Виламовиц справедливо отметил принципиально новый характер "Государства" не только в платоновском творчестве, но и в греческой литературе того времени [Виламовиц 1920 I, 393]. Платон впервые тогда создал литературное произведение, которое не могло быть прочитано за один раз, но предполагало совсем другой опыт вхождения в него, перечитывание и продумывание в целом. Тем более было важным дать читателю не агрегат, изготовленный из разрозненных отрывков разных лет, но как можно более гармоничное целое. В так называемом диалоге "Фрасимах" слишком много моментов, которые указывают на темы и проблемы остальных частей "Государства", чтобы можно было объяснить это случайностью7. Даже если Платоном и был некогда создан набросок первой книги как самостоятельный диалог, нет сомнения, что, готовя "Государство", он так изменил его, чтобы этот диалог полностью соответствовал своей новой функции - быть сократическим введением в беседу о справедливости8. Поэтому, например, Ч. Кан справедливо писал о пролептической композиции "Государства", когда в предшествующих книгах предвосхищаются темы и сюжеты книг последующих [Кан 1993].

стр. 116

Итак, первая книга "Государства" начинается с рассказа Сократа неизвестному собеседнику о том, как он вместе с Главконом ходил вчера в Пирей на праздник Бендидий и как Полемарх с Адимантом шутливыми угрозами упросили их остаться и привели в дом Кефала, отца Полемарха, оратора Лисия и Эвтидема. Беседой с Кефалом начинается основное "логическое" действие диалога.

Кефал

Если у старых комментаторов (Неттлшип, Фридлендер) образ Кефала вызывал симпатию - Фридлендер называет его "естественной пра-формой справедливости" [Фридлендер 1964, 48] - то в конце XX в. отношение к нему порой оказывалось более критичным, и посвященные ему страницы, например, в комментарии Дж. Эннес выглядят как обличение старого купца, главной чертой которого оказывается "моральное самодовольство" [Эннес 1982, 18 - 23]. Кефал оказывается не только ограниченным человеком, но лицемером и даже просто обманщиком. Его жизнь посвящена стяжательству, он обожает свое богатство, притворяется, что любит рассуждения, но лишь в качестве пустого досуга для стариков. Чтобы не отвечать на коварные вопросы Сократа, он, обманывая всех, уходит совершать жертвоприношение, которое он уже давно совершил. Платон, таким образом, начинает с резкого контраста между Сократом и его искренней любовью к морали и философии и самодовольным богатеем, который лишь использует мораль и справедливость для достижения своих корыстных целей на этом и том свете. Такая характеристика, на мой взгляд, может серьезно исказить не только отношение Платона к первому собеседнику Сократа, но и создать сразу неверное отношение к тому, что Платон хочет сказать в "Государстве".

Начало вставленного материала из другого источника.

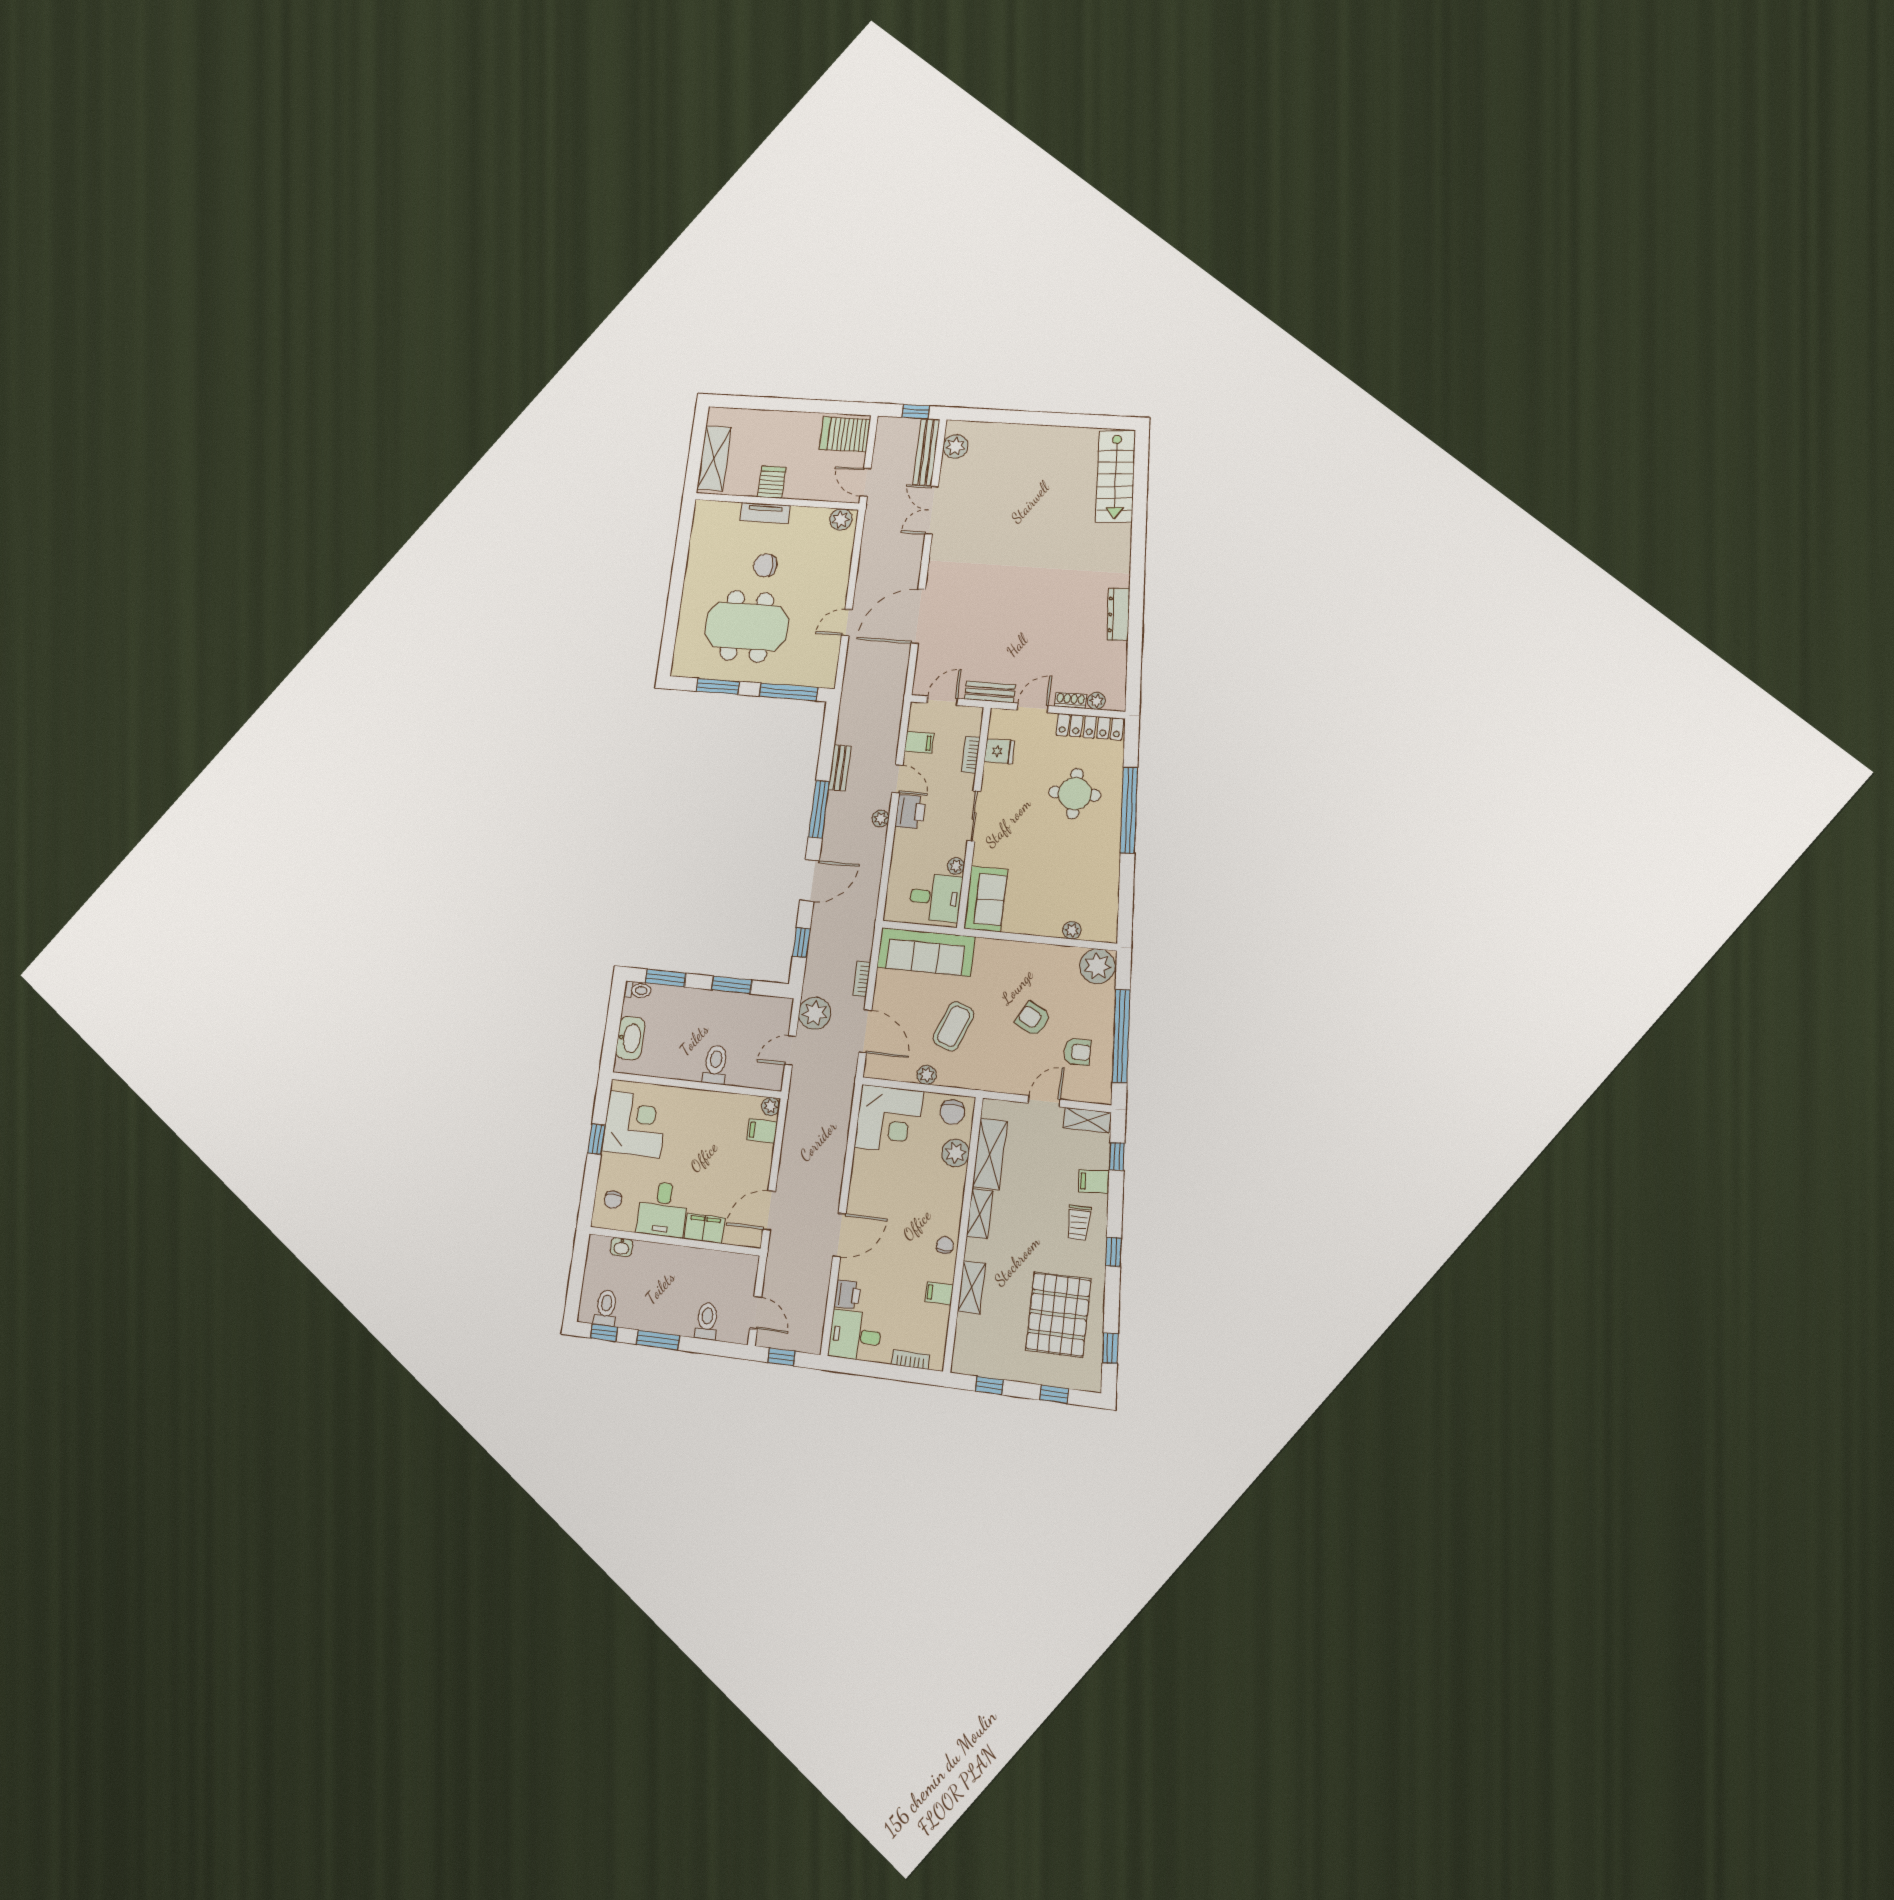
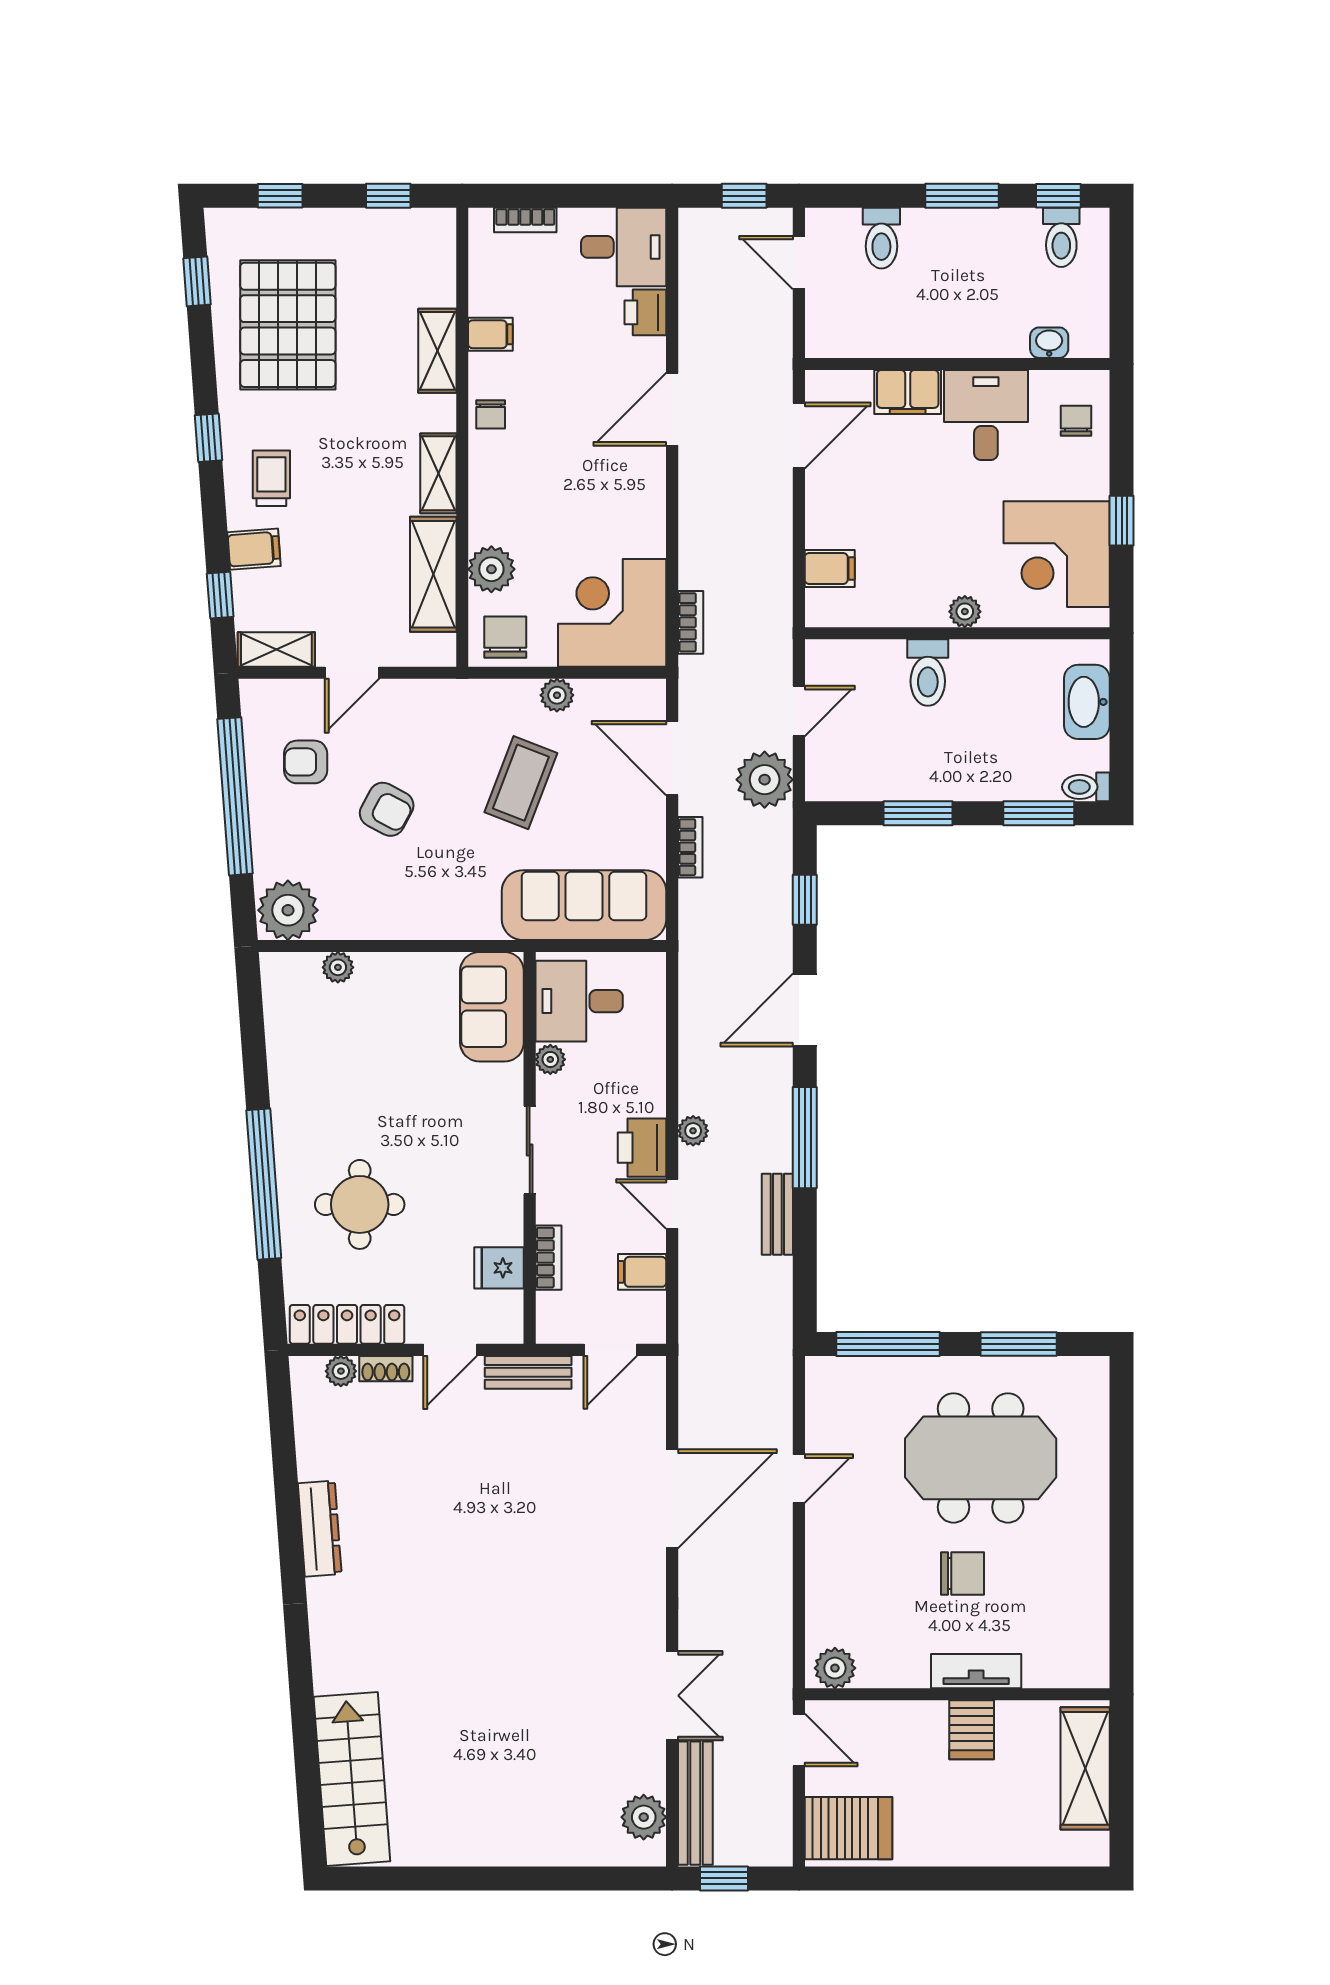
plant: (771, 1106) -> (965, 612), moved
bookcase: (845, 1109) -> (691, 622), added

Отметим, что разговор в "Государстве" начинается не с отвлеченной дискуссии об определении понятия справедливости или о правильной форме совершенного государства, но с темы старости. Сократ спрашивает Кефала, уже глубокого старика, как он переносит старость, тяжела ли она ему. Этот путь всем предстоит пройти, что же может о нем сказать человек опытный? (328 е) Старость появляется здесь как время, которое подводит черту подо всей жизнью, заставляет человека отнестись к жизни как к целому. Так что вопрос Сократа, при всей его изящной светскости и полной уместности, ведет к вопросу о жизни в целом.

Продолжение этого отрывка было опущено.